Given passage:
┄┄┄┄┄┄┄┄┄┄┄┄┄┄┄┄┄┄┄┄

Congress has long enjoyed the authority to compel evidence from third parties using its Article I subpoena power. The Supreme Court reaffirmed that power in its Mazars decision last year. But only recently have congressional committees leveraged their subpoena authority to collect electronic evidence in ways that implicate the surveillance power of the digital world.
At first blush, it would seem that surveillance by government authorities has been studied and discussed at length. In reality, however, only executive surveillance authority has received any significant attention. Congressional surveillance—that is, Congress’s ability to use its broad subpoena authority as a form of electronic surveillance—remains largely unexplored, and the corresponding limits on that authority are not well understood.
This is unfortunate. Congressional surveillance exhibits hybrid features of both government surveillance and congressional political power, and as a result, challenges traditional thinking about government surveillance. This duality has several important implications, in terms of both what the limits on congressional surveillance are and what they should be.

┄┄┄┄┄┄┄┄┄┄┄┄┄┄┄┄┄┄┄┄

Data excerpts:
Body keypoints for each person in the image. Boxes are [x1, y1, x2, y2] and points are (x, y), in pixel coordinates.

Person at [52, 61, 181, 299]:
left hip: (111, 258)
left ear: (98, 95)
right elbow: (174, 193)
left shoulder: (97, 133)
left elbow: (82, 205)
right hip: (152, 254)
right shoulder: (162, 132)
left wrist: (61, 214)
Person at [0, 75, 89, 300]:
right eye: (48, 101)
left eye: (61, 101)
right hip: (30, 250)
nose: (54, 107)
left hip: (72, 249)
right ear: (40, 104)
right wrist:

┄┄┄┄┄┄┄┄┄┄┄┄┄┄┄┄┄┄┄┄

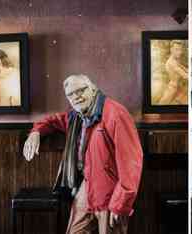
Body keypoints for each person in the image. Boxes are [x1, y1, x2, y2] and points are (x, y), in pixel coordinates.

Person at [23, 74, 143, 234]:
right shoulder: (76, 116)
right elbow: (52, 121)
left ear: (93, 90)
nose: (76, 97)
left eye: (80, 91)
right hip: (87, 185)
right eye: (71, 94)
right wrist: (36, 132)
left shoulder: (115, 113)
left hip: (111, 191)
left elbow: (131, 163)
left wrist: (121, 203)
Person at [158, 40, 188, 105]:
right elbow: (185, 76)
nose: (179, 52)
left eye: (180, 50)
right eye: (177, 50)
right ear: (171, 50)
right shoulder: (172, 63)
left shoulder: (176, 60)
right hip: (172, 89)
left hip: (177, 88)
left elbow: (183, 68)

┄┄┄┄┄┄┄┄┄┄┄┄┄┄┄┄┄┄┄┄

Task set:
a – Summarize the passage on congressional surveillance in two sentences.
b – Using the passage on congressional surveillance, decide whether each statement agrees with it: (i) The Supreme Court reaffirmed Congress's subpoena power in its Mazars decision. (ii) Executive surveillance authority has received little attention. (iii) The limits on congressional surveillance are well understood. Answer yes or no for each, and quote the words that decide it.
c – Carry on the passage on congressional surveillance, picking up after its final sentence.

Solved problems:
a – Congress has long been able to compel evidence from third parties through its Article I subpoena power, which the Supreme Court reaffirmed in Mazars, but only recently have committees used it to collect electronic evidence in ways that implicate digital surveillance. While executive surveillance has drawn significant attention, congressional surveillance remains largely unexplored, and its hybrid features challenge traditional thinking about government surveillance and its limits.

b –
(i) Yes: "The Supreme Court reaffirmed that power in its Mazars decision last year."
(ii) No: "only executive surveillance authority has received any significant attention."
(iii) No: "the corresponding limits on that authority are not well understood."

c –
The Limits on Congressional Surveillance
As I have argued elsewhere, congressional surveillance derives from Congress’s Article I subpoena authority, and it is therefore shaped by the interaction of three kinds of limits on congressional power: external limits, meaning sources of law that constrain otherwise valid exercises of congressional surveillance; internal limits, meaning the inherent boundaries of Congress’s surveillance authority; and process limits, meaning the procedural and political constraints on how Congress may choose to exercise its surveillance authority. Each of these limits varies from the limits on other, more common forms of government surveillance, and as a whole, they reflect an uneasy convergence of individual privacy with the separation of powers.
External Limits
In the traditional world of government surveillance, compulsory demands for user data tend to adhere to certain constitutional and statutory rules: The government must get a warrant for content and other data with heightened privacy interests and a court order or subpoena for anything less. But the sources of these external limits—meaning legislative and constitutional constraints—on government surveillance apply to Congress in profoundly different ways than they do to the executive. As a result, congressional surveillance is treated in a starkly different manner under key provisions of the SCA; it is also not clear that Congress is subject to the Fourth Amendment’s warrant requirement, at least not in the categorical sense.
The Stored Communications Act
At a very general level, the SCA (a) prohibits voluntary disclosures of user data to third parties and (b) provides a mechanism through which a “governmental entity” can compel the production of that data, notwithstanding these prohibitions. It is well established that the SCA applies to requests from the executive branch. As to Congress, however, it is less clear: Is Congress’s subpoena power limited by the SCA’s prohibitions?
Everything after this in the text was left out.